Text shown |

Re: [OpenJDK 2D-Dev] Various fixes to pisces stroke widening code

2010-07-30 Thread Jim Graham

Hi Denis,

It looks fine.  Hopefully we can eventually figure out why the sorting 
on the fly didn't pan out.


Denis Lila wrote:
Hi Jim. 


Thanks for all your suggestions. I fixed the edge array indexing
issue, the moveTo bug (not assigning x0), and the double
initialization issue. I also improved the emission of the last row
to what you said. The link is the same as the last one I sent.


I'm guessing the test for "y == boundsMaxY-1" at line 470 could probably 
also be deleted now (since it will be handled by the end test when y 
reaches maxY)?


But everything looks in order!

...jim


Re: [OpenJDK 2D-Dev] Various fixes to pisces stroke widening code

2010-07-30 Thread Denis Lila
Hi Jim. 

Thanks for all your suggestions. I fixed the edge array indexing
issue, the moveTo bug (not assigning x0), and the double
initialization issue. I also improved the emission of the last row
to what you said. The link is the same as the last one I sent.

I considered one more optimization for the scan line iteration:
instead of keeping a crossings array and Arrays.sort'ing it for 
every scanline, utilize the fact that the crossings information is
already in the active list, and doesn't need to be copied, so we could
just keep the active list sorted by increasing x crossing (this is the
way things are done in ShapeSpanIterator, which is where I got the idea from).
An added benefit of this (so I thought) would be that the order of the
edges sorted by x crossing would not change very often, and not very much,
in which case keeping it sorted by insertion sort would have (on average)
linear time complexity per scan line, instead of nlogn which is what 
Arrays.sort has.
After implementing this, I tested it, and unfortunately it turns out not
to be as good as I expected. It is faster in some tests, but it is a lot
slower in some others. 
It's a shame because it simplified things quite a bit (the file became
just 440 lines). With it I was able to remove about 4 or 5 variables from 
Renderer,
flips among them so we no longer needed to keep track of orientations, since
we only do that to determine the size of the crossings array.

> For now, it might be simpler to ignore this and revisit that later
> since it isn't going to be common to have large such jumps in the
> middle of most paths.

Task requirements |
**1)** Answer these about the thread on the pisces stroke widening fixes:
(a) What three issues did Denis Lila say he fixed?
(b) Which test at line 470 did Jim Graham suggest could probably be deleted?
(c) With the active list kept sorted, how many lines long did the file become?
**2)** Please write a continuation of the pisces stroke widening thread that picks up after its final line.

Provided data |
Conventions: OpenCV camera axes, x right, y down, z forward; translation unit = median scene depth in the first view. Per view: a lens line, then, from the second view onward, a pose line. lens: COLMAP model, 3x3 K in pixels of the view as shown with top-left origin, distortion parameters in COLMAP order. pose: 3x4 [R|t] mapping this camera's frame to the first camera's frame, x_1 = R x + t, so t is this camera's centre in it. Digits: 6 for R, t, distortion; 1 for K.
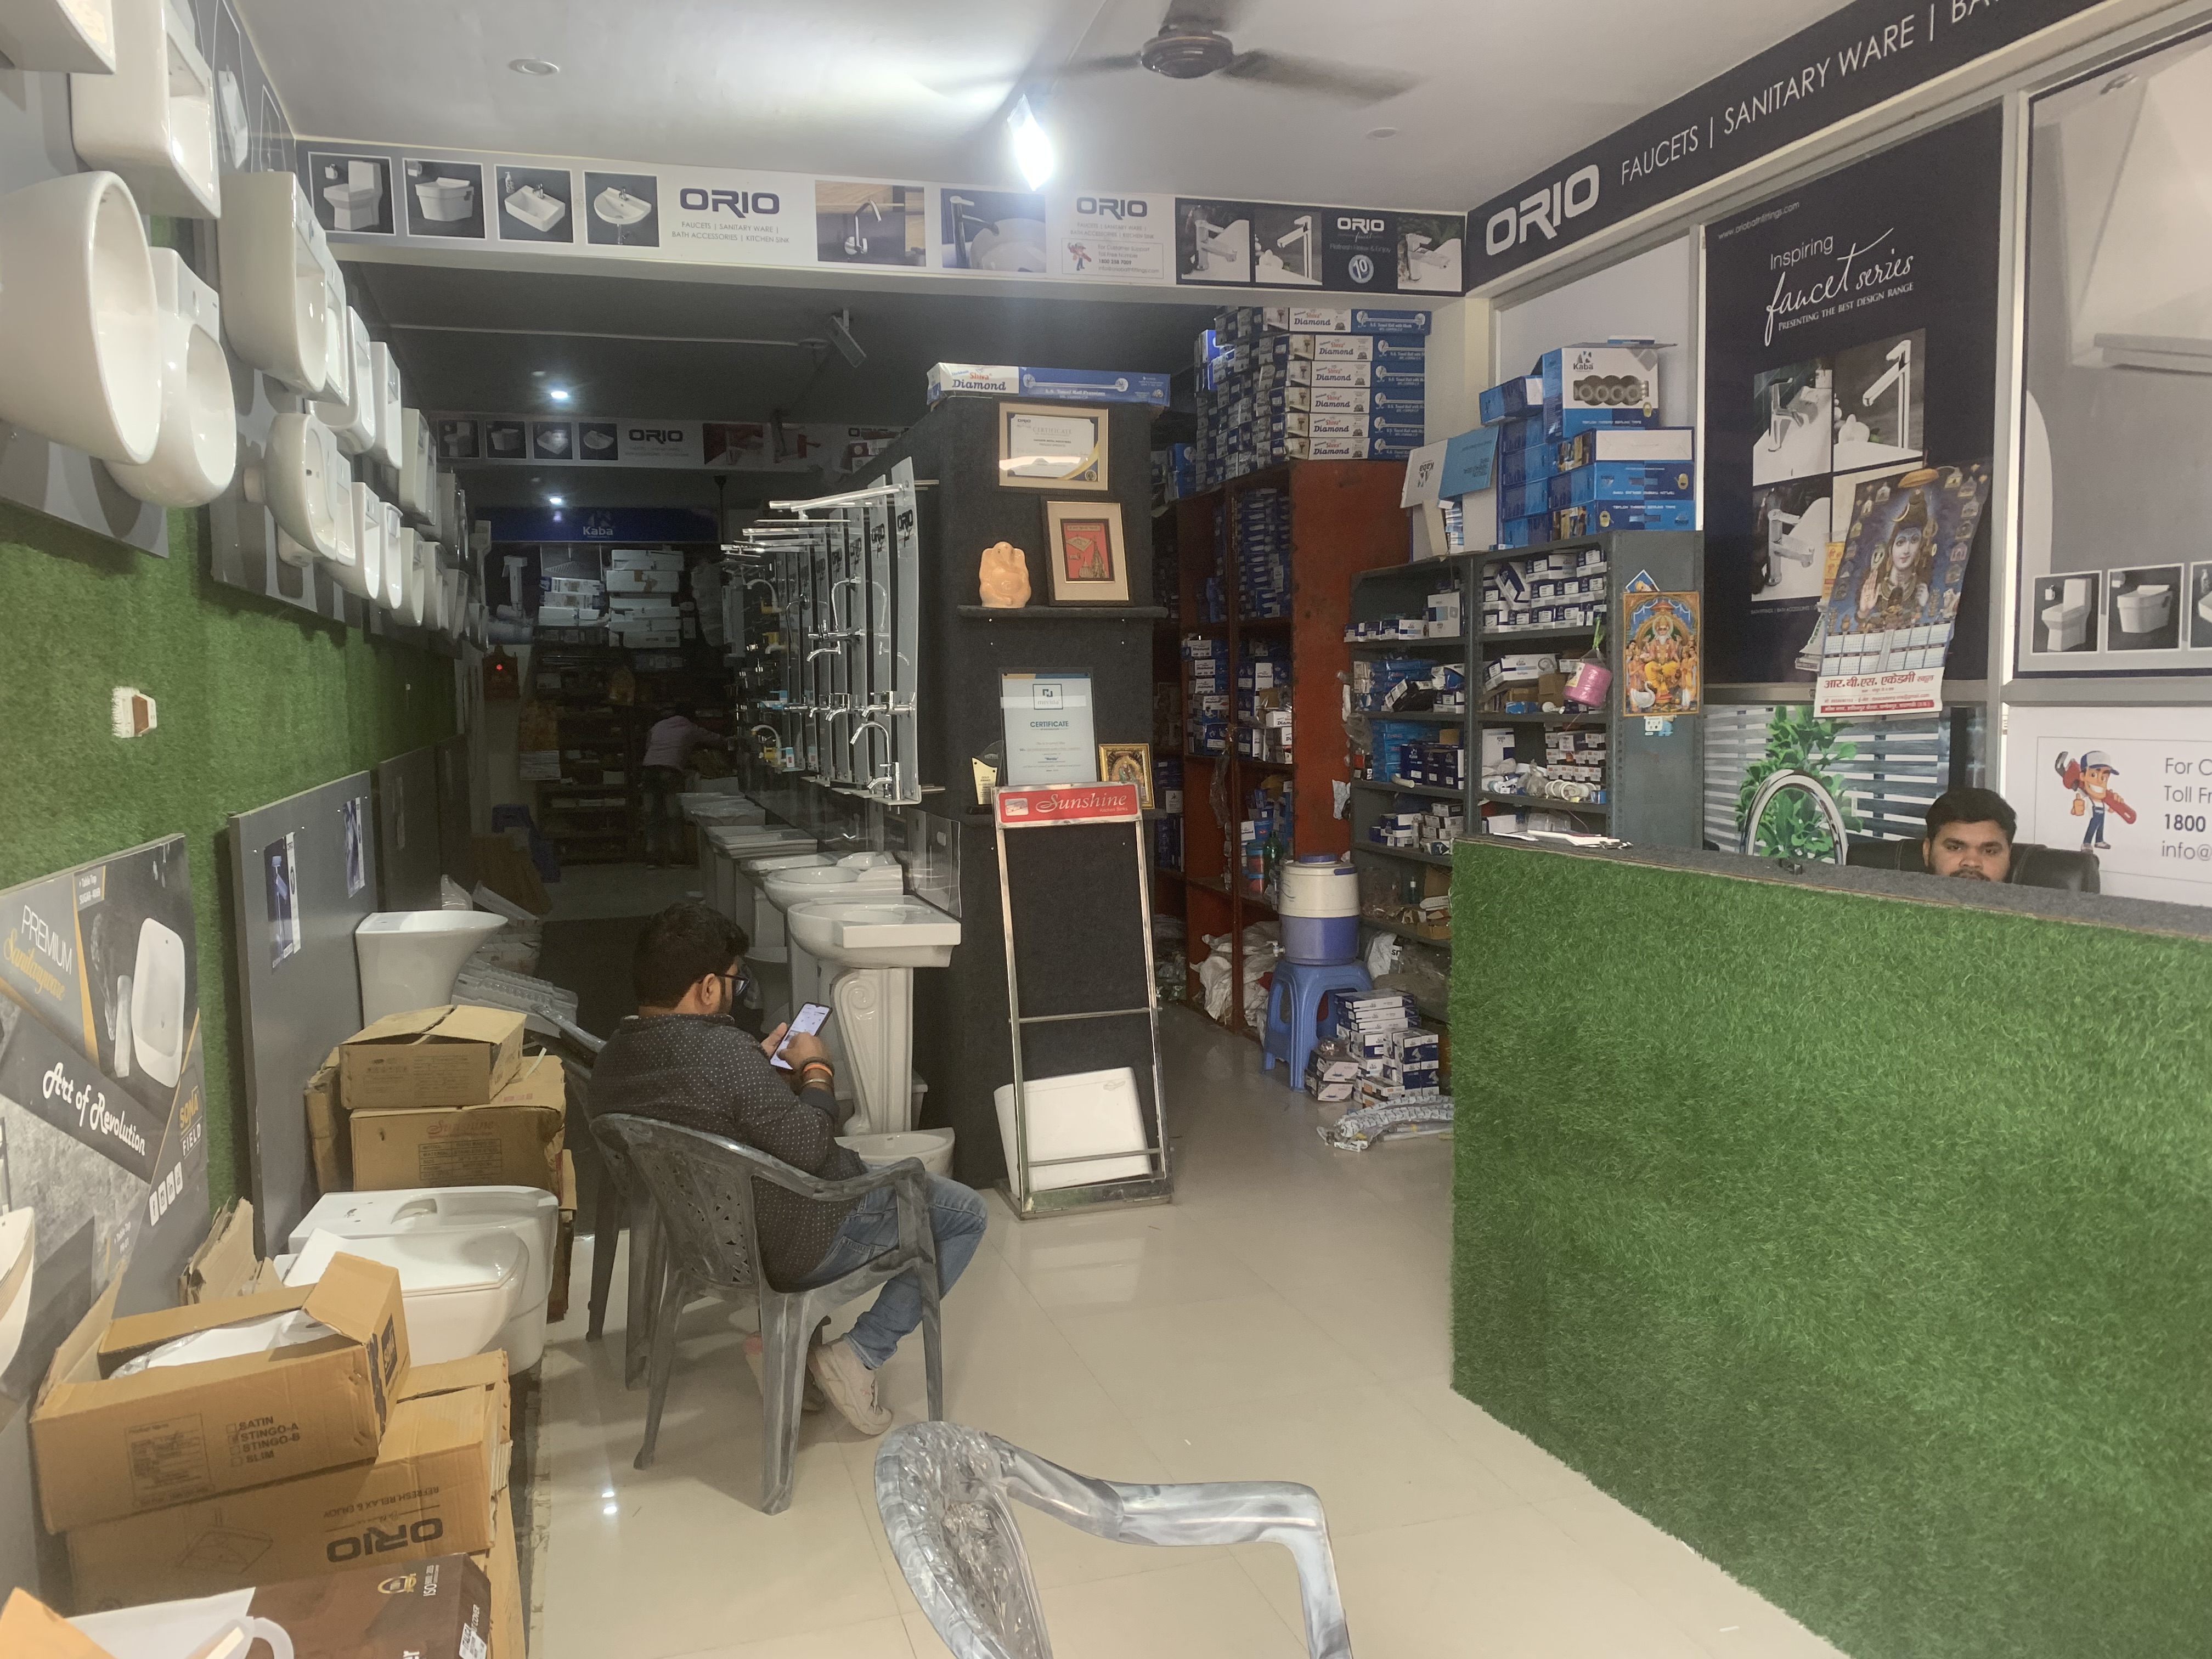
lens RADIAL K [[1671.5, 0, 1098.5], [0, 1671.5, 828.5], [0, 0, 1]] dist [0.124808, -0.231873]
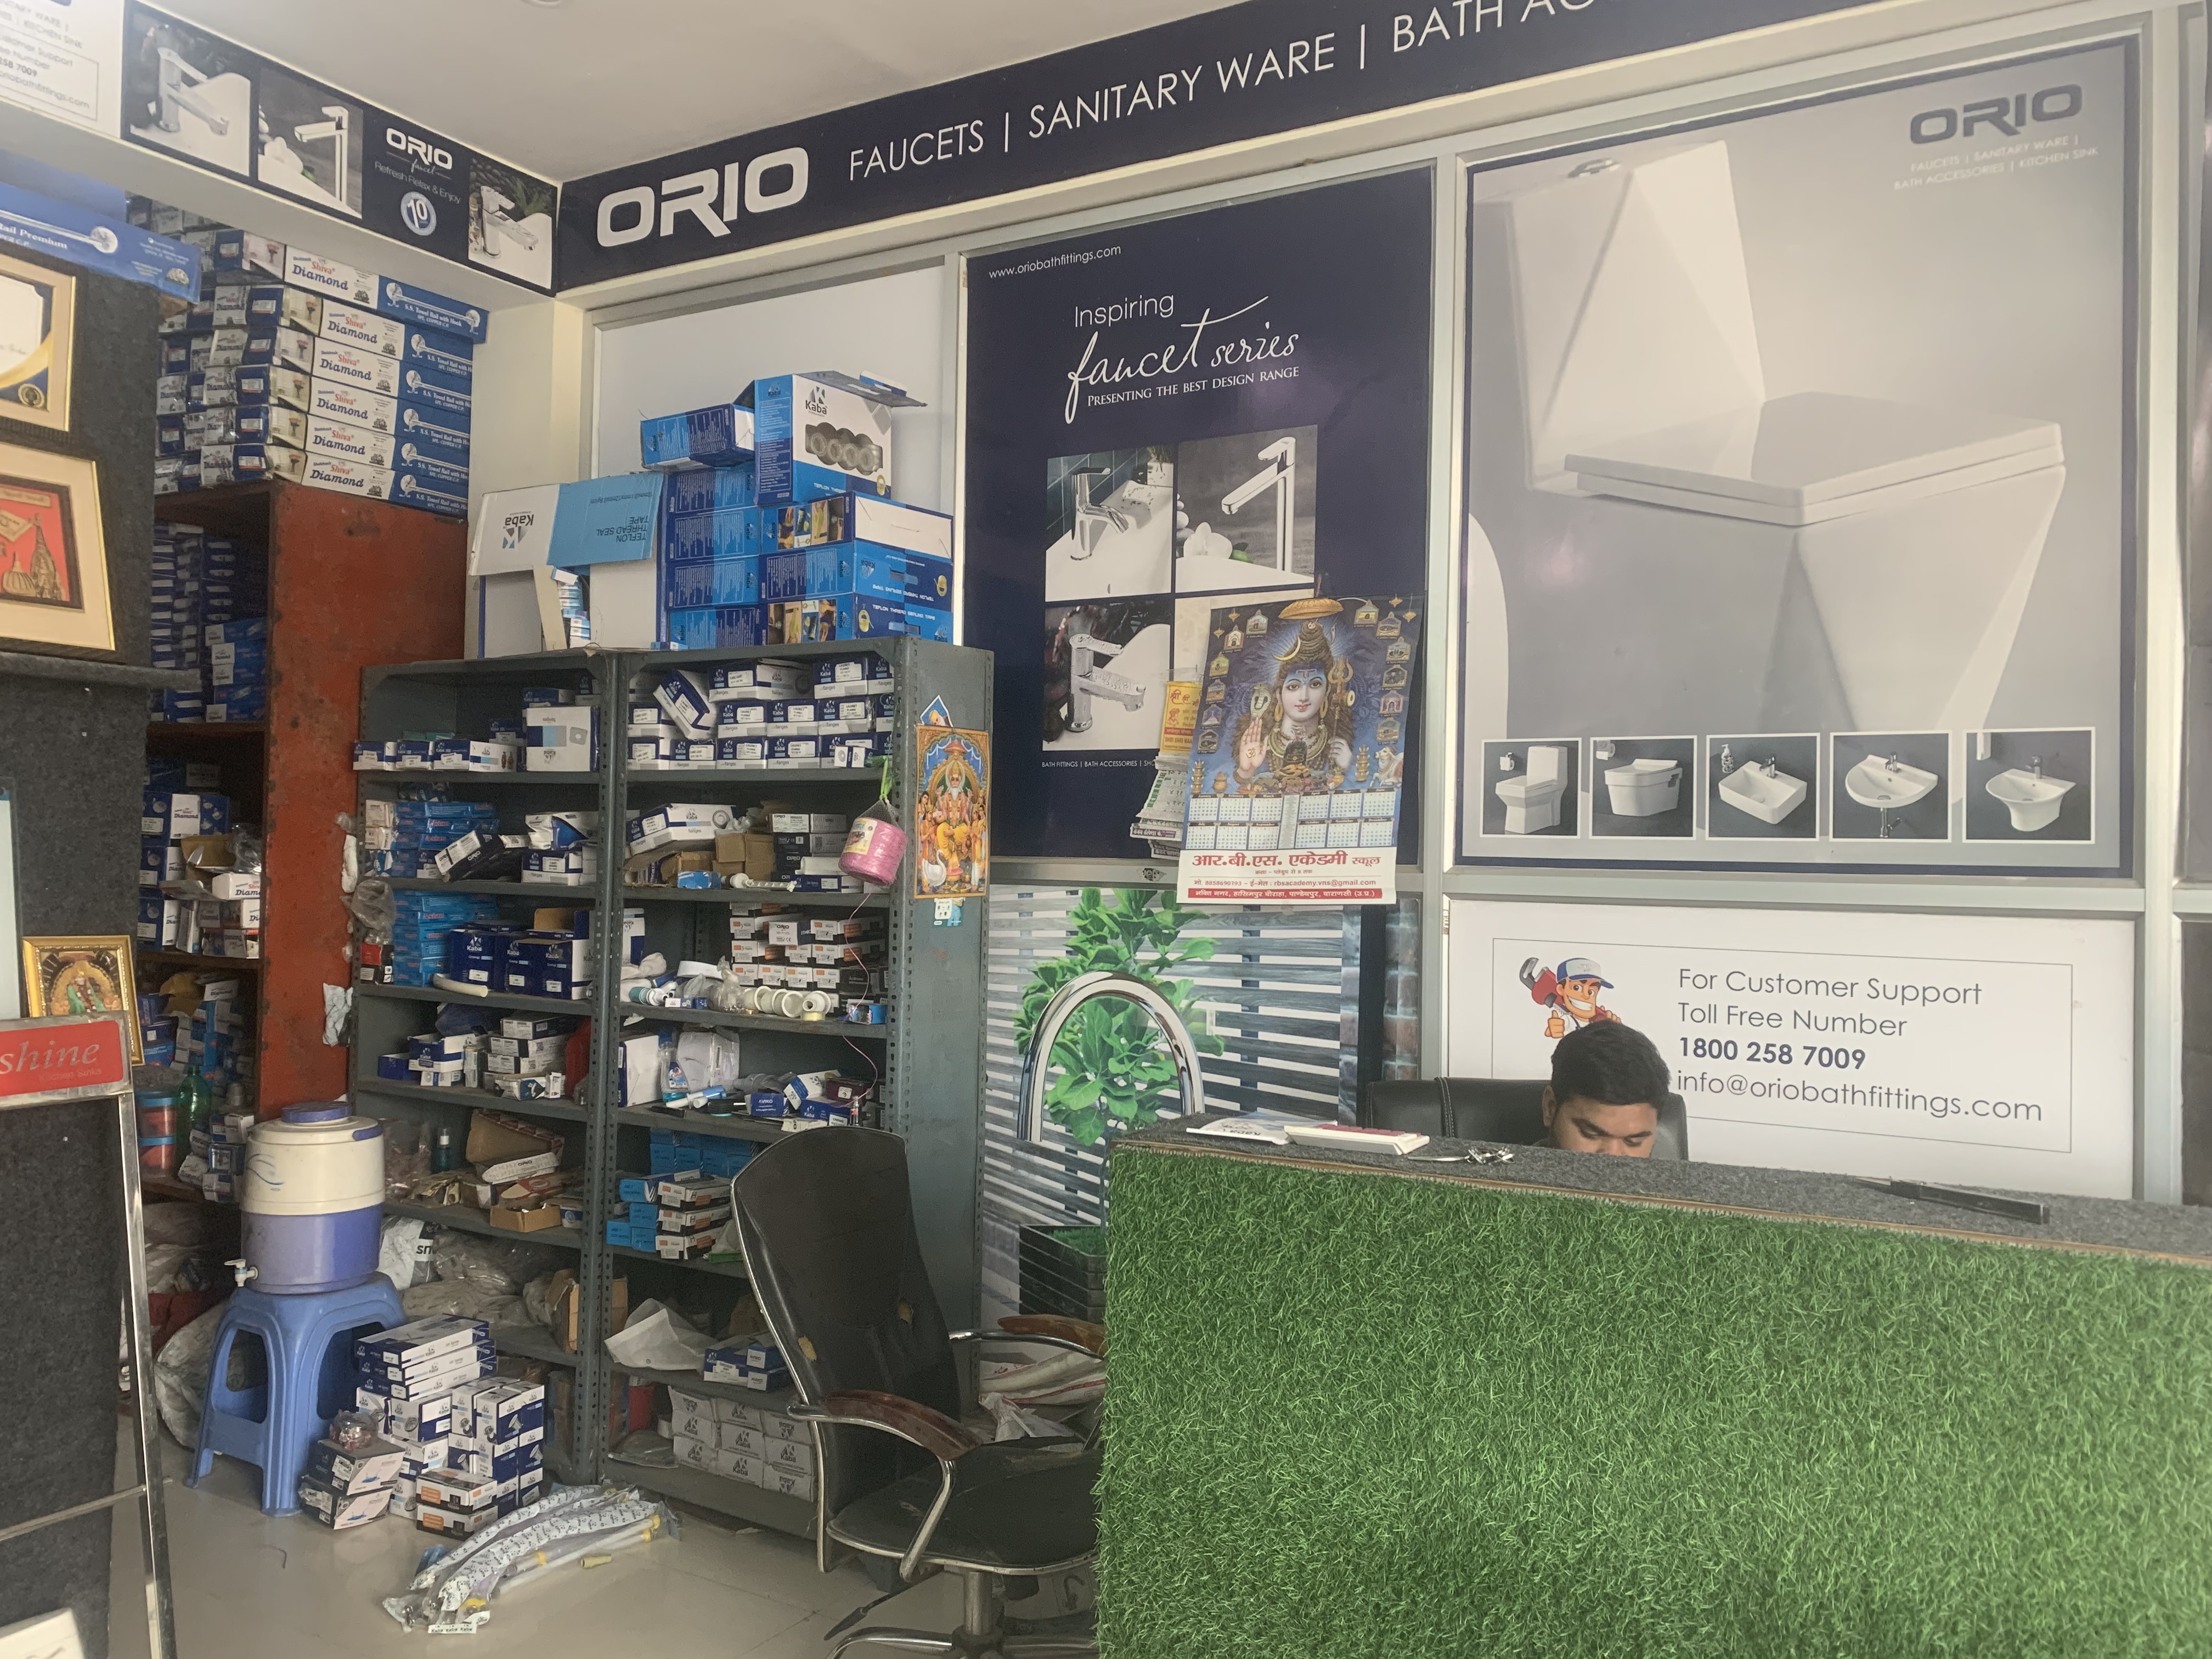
lens RADIAL K [[1671.5, 0, 1098.5], [0, 1671.5, 828.5], [0, 0, 1]] dist [0.124808, -0.231873]
pose [[0.745940, 0.043021, 0.664622, -0.088493], [0.022550, 0.995708, -0.089762, -0.028672], [-0.665631, 0.081944, 0.741768, 0.397376]]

Answers given |
**1)**
(a) The edge array indexing issue, the moveTo bug (not assigning x0), and the double initialization issue.
(b) The test for "y == boundsMaxY-1".
(c) 440 lines.

**2)**
I agree. Not only that, but even if there are gaps I don't think it
will be much of a problem since very little work has to be done
to traverse scan lines with no crossings.

> Filling the alpha row.  I had an interesting optimization here that I
> 
> never got around to.  Instead of filling the array entries with the 
> alpha values, fill them with the deltas of the alpha values.  The
> inner 
> loop in endRendering then becomes something like:
> 
>  alpha[pix_x0  ] += NUM_POS - (x0 & MASK);
>  alpha[pix_x0+1] += (x0 & MASK);
>  alpha[pix_x1  ] -= NUM_POS - (x1 & MASK);
>  alpha[pix_x1+1] -= (x1 & MASK);

That's a good idea. I implemented it but I think we should use it whether
it offers big savings or not. It's just a nicer algorithm.
Although, the way it is now, it is a bit misleading (the name of the array is
alpha). I should have commented this a bit more. I don't have time now, I'll do
it on Monday.

Thanks,
Denis.

- "Jim Graham"  wrote:

> Hi Denis,
> 
> More thoughts on Renderer.java.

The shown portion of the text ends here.